Hello fellow Stiffs and fellow basketball junkies. Welcome to my new weekly column "Random thoughts from Basketball Oblivion". These will post on the weekend and wrap up some thoughts that I have that don't need a whole column.

Lets get started

Have some professional pride!

Last week, after he made a three point basket, Golden State Warriors superstar Stephen Curry turned to the Atlanta Hawks bench and did his patented “shimmy”:

Curry stated that was for his good friend Kent Bazemore who was seated on the bench. For whatever reason there was no response from the Hawks. No hard foul. Not even a verbal confrontation with Curry. Zilch. It leads me to wonder why on earth players in the NBA have some professional pride? If Curry is clowning you, in a close game, why do you just sit there and take it?

Nuggets fans. Can you imagine what Kenyon Martin would have done if Curry showboated in FRONT of the Nuggets bench? Let alone Dahntay Jones? Hell, even Chauncey Billups would have had something to say to Curry. It’s perplexing to me the way OTHER teams in the NBA (with MAYBE the exception of the Los Angeles Clippers) just let the Dubs clown them at every turn. Why does this happen?

This is why I was kind of happy when Danilo Gallinari mocked Curry after he tried to hot dog it against the Italian Forward and lost the ball at the end of the Nuggets victory over the Warriors in January:

The responses, like that from Gallo, have been few and far between. Raja Bell and Rip Hamilton spoke about what they would have done to Curry if he had done that to them (HT: Matt Moore of CBS Sports). Have some professional pride. If you don’t have some respect for yourself, why should the Warriors have respect for you?

Speaking of Gallo

Danilo Gallinari’s injury and it’s impact on the Nuggets

In Overtime of Friday night’s loss to the Dallas Mavericks the true affect of Gallo’s injury (ankle, which occurred in the third quarter of the same game) was seen in boldface fashion.

An extremely underrated and under the radar aspect of Gallo’s game is his ability to get this young Nuggets squad into the correct play. Often, you’ll see Gallo pointing out where on the court players should be in order to run a certain play. You can hear Gallo shouting to a certain player and indicating where they need to be at the beginning of a play. Gallo has been doing this for several years now, going back to the 2012-13 season when Gallinari took Corey Brewer and shoved him to the right place.

Losing their quarterback on the floor meant that the Nuggets lost a bit of their on-court structure in crunch time and couldn’t find their way. It was left for a Will Barton improvisation far too many times in OT, and it was shambolic at best. It’s right there where the loss of the Rooster will be felt the most. We can debate about his stats this year (considering his shooting and isolation statistics are poor this season) but his value as a second voice in addition to Malone’s will be felt depending on how long the Nuggets leading scorer is gone.

## EXERCISE 1
Reproduce the passage from the basketball column, starting with "Hello fellow Stiffs" and going on through "and take it?".
## EXERCISE 2
Answer the following questions using the basketball column:
(a) According to Curry, for whom was his shimmy toward the Atlanta Hawks bench intended?
(b) In which quarter did Gallinari's ankle injury occur?
(c) Which player did Gallinari shove to the right place during the 2012-13 season?

## RECORDS SUPPLIED
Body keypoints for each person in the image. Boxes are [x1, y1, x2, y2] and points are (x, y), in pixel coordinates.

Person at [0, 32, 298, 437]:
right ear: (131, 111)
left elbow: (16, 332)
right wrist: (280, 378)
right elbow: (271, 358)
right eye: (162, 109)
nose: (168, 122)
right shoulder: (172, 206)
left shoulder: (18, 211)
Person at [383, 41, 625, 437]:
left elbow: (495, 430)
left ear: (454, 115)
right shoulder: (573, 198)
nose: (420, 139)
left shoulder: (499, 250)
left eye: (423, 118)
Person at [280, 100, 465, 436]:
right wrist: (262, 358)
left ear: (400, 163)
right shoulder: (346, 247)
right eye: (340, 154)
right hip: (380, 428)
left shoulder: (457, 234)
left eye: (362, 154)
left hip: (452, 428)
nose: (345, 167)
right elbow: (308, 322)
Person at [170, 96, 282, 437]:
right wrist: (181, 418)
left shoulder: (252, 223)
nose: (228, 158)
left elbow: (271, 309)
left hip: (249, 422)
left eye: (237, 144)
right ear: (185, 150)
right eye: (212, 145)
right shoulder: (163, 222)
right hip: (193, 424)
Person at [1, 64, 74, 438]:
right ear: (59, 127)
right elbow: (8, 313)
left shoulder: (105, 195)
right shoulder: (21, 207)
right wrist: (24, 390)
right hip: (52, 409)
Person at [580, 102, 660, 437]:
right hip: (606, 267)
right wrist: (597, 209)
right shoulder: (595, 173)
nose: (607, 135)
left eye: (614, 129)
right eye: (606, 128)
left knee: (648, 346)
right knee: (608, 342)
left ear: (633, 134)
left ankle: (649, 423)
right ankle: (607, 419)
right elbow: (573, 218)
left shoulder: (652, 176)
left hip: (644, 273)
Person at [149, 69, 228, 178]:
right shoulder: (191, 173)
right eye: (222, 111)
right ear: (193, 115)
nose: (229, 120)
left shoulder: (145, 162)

## EXERCISE RESPONSE 1
Hello fellow Stiffs and fellow basketball junkies. Welcome to my new weekly column "Random thoughts from Basketball Oblivion". These will post on the weekend and wrap up some thoughts that I have that don't need a whole column.

Lets get started

Have some professional pride!

Last week, after he made a three point basket, Golden State Warriors superstar Stephen Curry turned to the Atlanta Hawks bench and did his patented “shimmy”:

Curry stated that was for his good friend Kent Bazemore who was seated on the bench. For whatever reason there was no response from the Hawks. No hard foul. Not even a verbal confrontation with Curry. Zilch. It leads me to wonder why on earth players in the NBA have some professional pride? If Curry is clowning you, in a close game, why do you just sit there and take it?

## EXERCISE RESPONSE 2
(a) Kent Bazemore
(b) The third quarter
(c) Corey Brewer